## Instructions to follow
Can you reproduce the records verbatim, starting with the line that contains "Ketahanan Pangan" and going on through the last line of the records, with both of those lines included?

## Source material
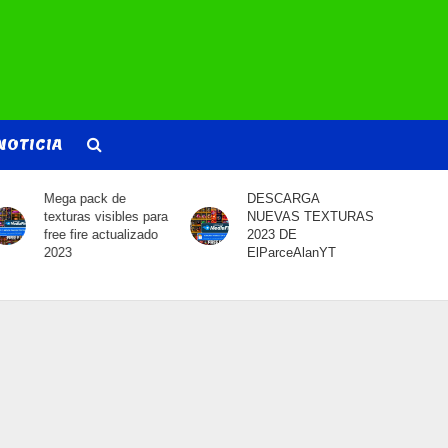
NOTICIA
DESCARGA
DESCARGA MIX
NUEVAS TEXTURAS
CUMBIAS QUE DAN
2023 DE
SED
ElParceAlanYT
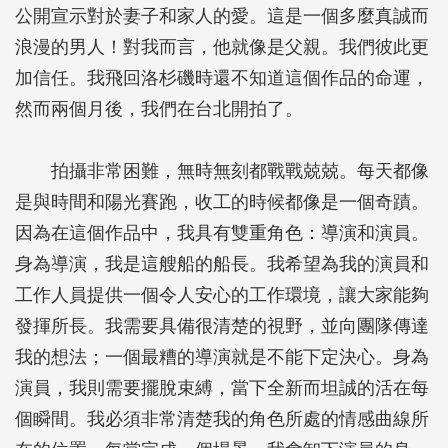
公開宣示對於妻子和家人的愛。這是一個多麼真誠而
浪漫的男人！對我而言，他就像是父親。我們彼此更
加信任。我飛回洛杉磯時還不知道這個作品的命運，
然而兩個月後，我們在台北開拍了。
拍攝非常困難，無時無刻都戰戰兢兢。每天都像
是與時間和陽光賽跑，收工的時候都像是一個奇蹟。
因為在這個作品中，我具有雙重角色：導演和演員。
身為導演，我是這艘船的船長。我希望為我的演員和
工作人員提供一個令人安心的工作環境，讓大家能夠
發揮所長。我需要具備很清楚的視野，並向團隊傳達
我的想法；一個最糟的導演就是不能下定決心。身為
演員，我則需要擺脫束縛，當下全新而坦誠的活在每
個瞬間。我必須非常清楚我的角色所處的情感曲線所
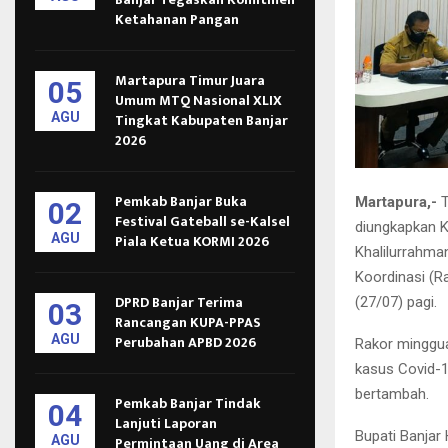
Ketahanan Pangan
Martapura Timur Juara
05
Umum MTQ Nasional XLIX
AGU
Tingkat Kabupaten Banjar
2026
Pemkab Banjar Buka
Martapura,-
T
02
Festival Gateball se-Kalsel
diungkapkan K
AGU
Piala Ketua KORMI 2026
Khalilurrahma
Koordinasi (R
DPRD Banjar Terima
(27/07) pagi.
03
Rancangan KUPA-PPAS
AGU
Perubahan APBD 2026
Rakor minggu
kasus Covid-1
bertambah.
Pemkab Banjar Tindak
04
Lanjuti Laporan
Bupati Banjar
AGU
Permintaan Uang di Area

## Exercise output
Ketahanan Pangan
Martapura Timur Juara
05
Umum MTQ Nasional XLIX
AGU
Tingkat Kabupaten Banjar
2026
Pemkab Banjar Buka
Martapura,-
T
02
Festival Gateball se-Kalsel
diungkapkan K
AGU
Piala Ketua KORMI 2026
Khalilurrahma
Koordinasi (R
DPRD Banjar Terima
(27/07) pagi.
03
Rancangan KUPA-PPAS
AGU
Perubahan APBD 2026
Rakor minggu
kasus Covid-1
bertambah.
Pemkab Banjar Tindak
04
Lanjuti Laporan
Bupati Banjar
AGU
Permintaan Uang di Area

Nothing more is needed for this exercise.